Besteira pura!!!! O erro crucial aqui é encarar
essas questões em termos de presença ou ausência de motivação. A resposta é a disciplina, não a motivação.
Há outro problema prático com a motivação. Tem
validade restrita, precisa ser constantemente revigorada.
A motivação é como dar corda manualmente numa
manivela pesada para através disso obter uma grande força instantânea. No
melhor dos casos, ela armazena e converte a energia para uma finalidade
particular. Há situações onde ela é a atitude correta, exceções em que ficar
superanimado e armazenar um montão de energia mental de antemão é o melhor a
fazer. Corridas olímpicas ou fugas de prisões seriam casos assim.
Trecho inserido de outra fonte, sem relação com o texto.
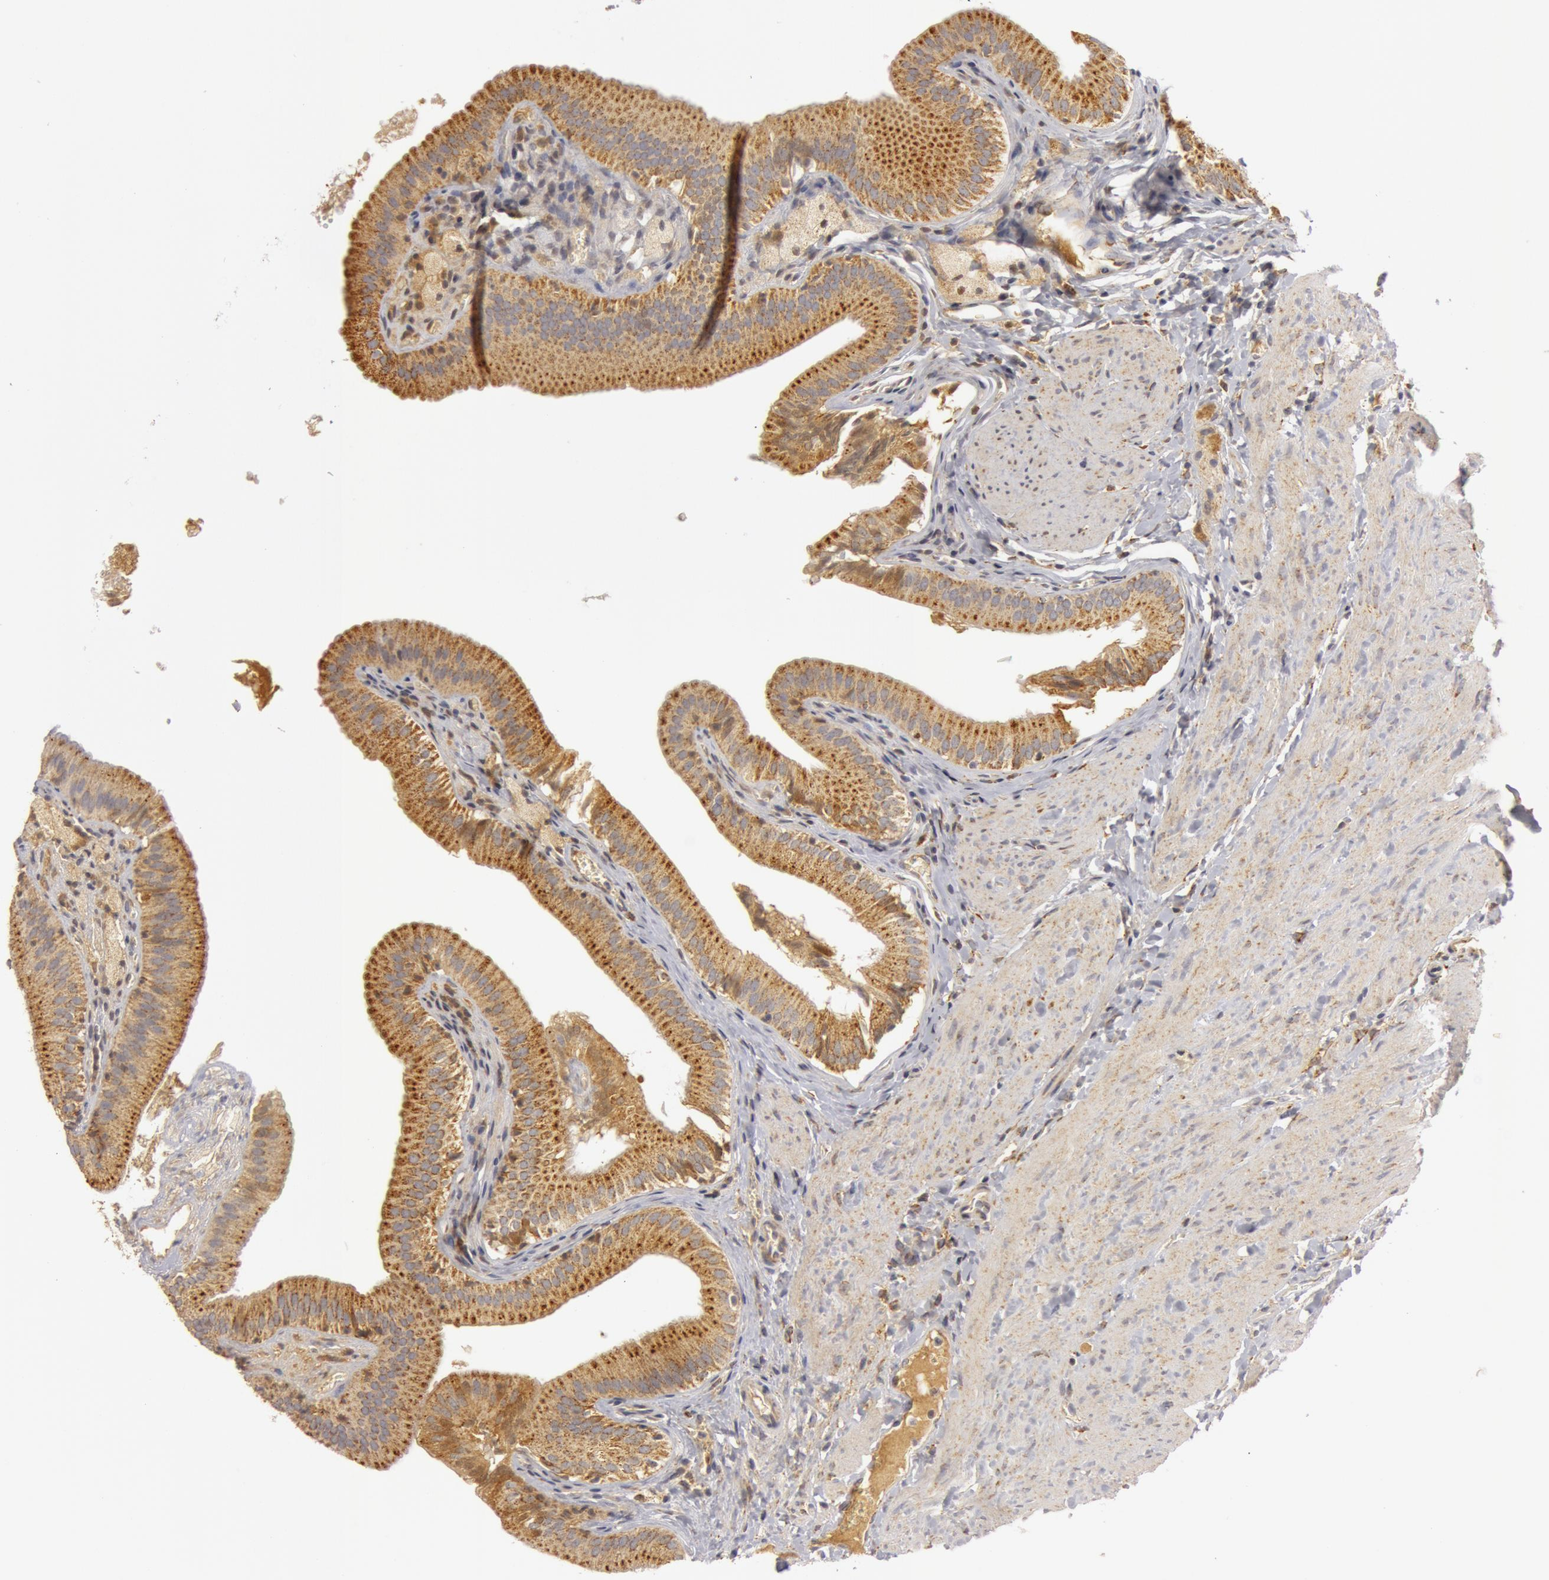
{"staining": {"intensity": "moderate", "quantity": ">75%", "location": "cytoplasmic/membranous"}, "tissue": "gallbladder", "cell_type": "Glandular cells", "image_type": "normal", "snomed": [{"axis": "morphology", "description": "Normal tissue, NOS"}, {"axis": "topography", "description": "Gallbladder"}], "caption": "High-magnification brightfield microscopy of normal gallbladder stained with DAB (3,3'-diaminobenzidine) (brown) and counterstained with hematoxylin (blue). glandular cells exhibit moderate cytoplasmic/membranous staining is identified in about>75% of cells.", "gene": "C7", "patient": {"sex": "female", "age": 24}}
Mas fora
esses casos limítrofes, ela é uma base terrível para o funcionamento regular
cotidiano, e para qualquer coisa que exija resultados consistentes em longo
prazo.
Em contraste a isso, a disciplina é como uma
máquina que uma vez colocada em funcionamento, na verdade passa a fornecer energia ao
sistema.
A produtividade não exige nenhum estado mental.
Para resultados consistentes em longo prazo, a disciplina supera em muito a
motivação, de fato a disciplina acaba correndo ao redor, humilhando a
motivação.
Em resumo, a motivação é tentar encontrar aquela vontade de fazer as
coisas. Disciplina é fazer mesmo se não se tem vontade. Você se sente bem
depois.
A disciplina, enfim, é um sistema que funciona, já
a motivação é semelhante aos objetivos em si. Há uma simetria. A disciplina
mais ou menos se autoperpetua e é constante, já a motivação é uma coisa meio
aos solavancos.
Como se cultiva disciplina? Construindo hábitos –
começando com coisas bem pequenas, com que se consegue lidar, comece com coisas
mínimas, e assim ganhando impulso, reinveste-se nela em mudanças cada vez
maiores na rotina, dessa forma construindo um círculo virtuoso de
retroalimentação positiva.
A motivação é uma atitude contraproducente. O que
conta é a disciplina.
Agora deixa de moleza, seu instrumento lhe espera.